##### Texto del ejercicio #####
La Comisión Federal de Comunicaciones (FCC) de EE. UU. ha autorizado una expansión crítica para la infraestructura de Starlink, consolidando la posición de SpaceX en la carrera por la conectividad global de banda ancha y los servicios directos a móvil.

Expansión estratégica de la órbita baja
En una decisión regulatoria emitida este viernes 9 de enero de 2026, la FCC aprobó el despliegue de 7.500 satélites Starlink de segunda generación (Gen2) adicionales. Esta autorización permite a la compañía de Elon Musk operar un total de 15.000 unidades de esta serie, habilitando capacidades avanzadas como la conectividad “direct-to-cell” y velocidades de hasta 1 Gbps, vitales para competir en el mercado de telecomunicaciones móviles y satelitales.
Brendan Carr, presidente de la FCC, calificó la medida como un catalizador para la próxima generación de servicios de internet, destacando el impacto en la competencia y la cobertura universal.
##### Registros #####
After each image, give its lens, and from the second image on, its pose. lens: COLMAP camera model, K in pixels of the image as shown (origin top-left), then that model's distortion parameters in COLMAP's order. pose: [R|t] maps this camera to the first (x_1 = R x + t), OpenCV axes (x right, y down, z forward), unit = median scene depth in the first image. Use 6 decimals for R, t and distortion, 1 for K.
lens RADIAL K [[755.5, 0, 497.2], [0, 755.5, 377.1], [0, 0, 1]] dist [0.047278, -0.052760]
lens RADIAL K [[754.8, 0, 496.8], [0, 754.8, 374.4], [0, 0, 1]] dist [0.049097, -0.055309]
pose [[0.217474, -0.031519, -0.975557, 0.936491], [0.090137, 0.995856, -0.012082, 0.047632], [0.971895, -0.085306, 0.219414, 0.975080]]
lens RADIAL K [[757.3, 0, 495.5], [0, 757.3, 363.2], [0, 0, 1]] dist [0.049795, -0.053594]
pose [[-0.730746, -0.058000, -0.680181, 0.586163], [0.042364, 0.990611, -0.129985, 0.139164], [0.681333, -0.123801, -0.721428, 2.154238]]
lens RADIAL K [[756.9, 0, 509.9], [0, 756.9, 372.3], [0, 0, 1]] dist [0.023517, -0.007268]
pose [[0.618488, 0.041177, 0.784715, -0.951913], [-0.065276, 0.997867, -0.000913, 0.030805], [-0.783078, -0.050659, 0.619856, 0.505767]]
#####
Con la información —
[1] ¿Puedes reproducir al pie de la letra el fragmento de la noticia sobre Starlink que comienza con "Brendan Carr, presidente" y continúa hasta "la cobertura universal."?
[2] ¿Puedes prolongar la noticia sobre Starlink a partir de la última oración que aparece?

Resultados —
[1]
Brendan Carr, presidente de la FCC, calificó la medida como un catalizador para la próxima generación de servicios de internet, destacando el impacto en la competencia y la cobertura universal.

[2]
"Esta autorización de la FCC es un cambio de juego para habilitar servicios de próxima generación. Al autorizar 15.000 satélites nuevos y avanzados, la FCC ha dado a SpaceX luz verde para ofrecer capacidades de banda ancha por satélite sin precedentes, fortalecer la competencia y ayudar a garantizar que ninguna comunidad se quede atrás".

Plazos y condiciones regulatorias
La aprobación no es un cheque en blanco; impone hitos operativos estrictos para gestionar el uso del espectro y la seguridad orbital.
La FCC exige que SpaceX lance y opere el 50% de estos nuevos satélites antes del 1 de diciembre de 2028, completando el despliegue restante para fines de 2031. Además, se permite la operación en cinco bandas de frecuencia (Ku, Ka, V, E y W), optimizando la capacidad de la red frente a la creciente demanda de datos.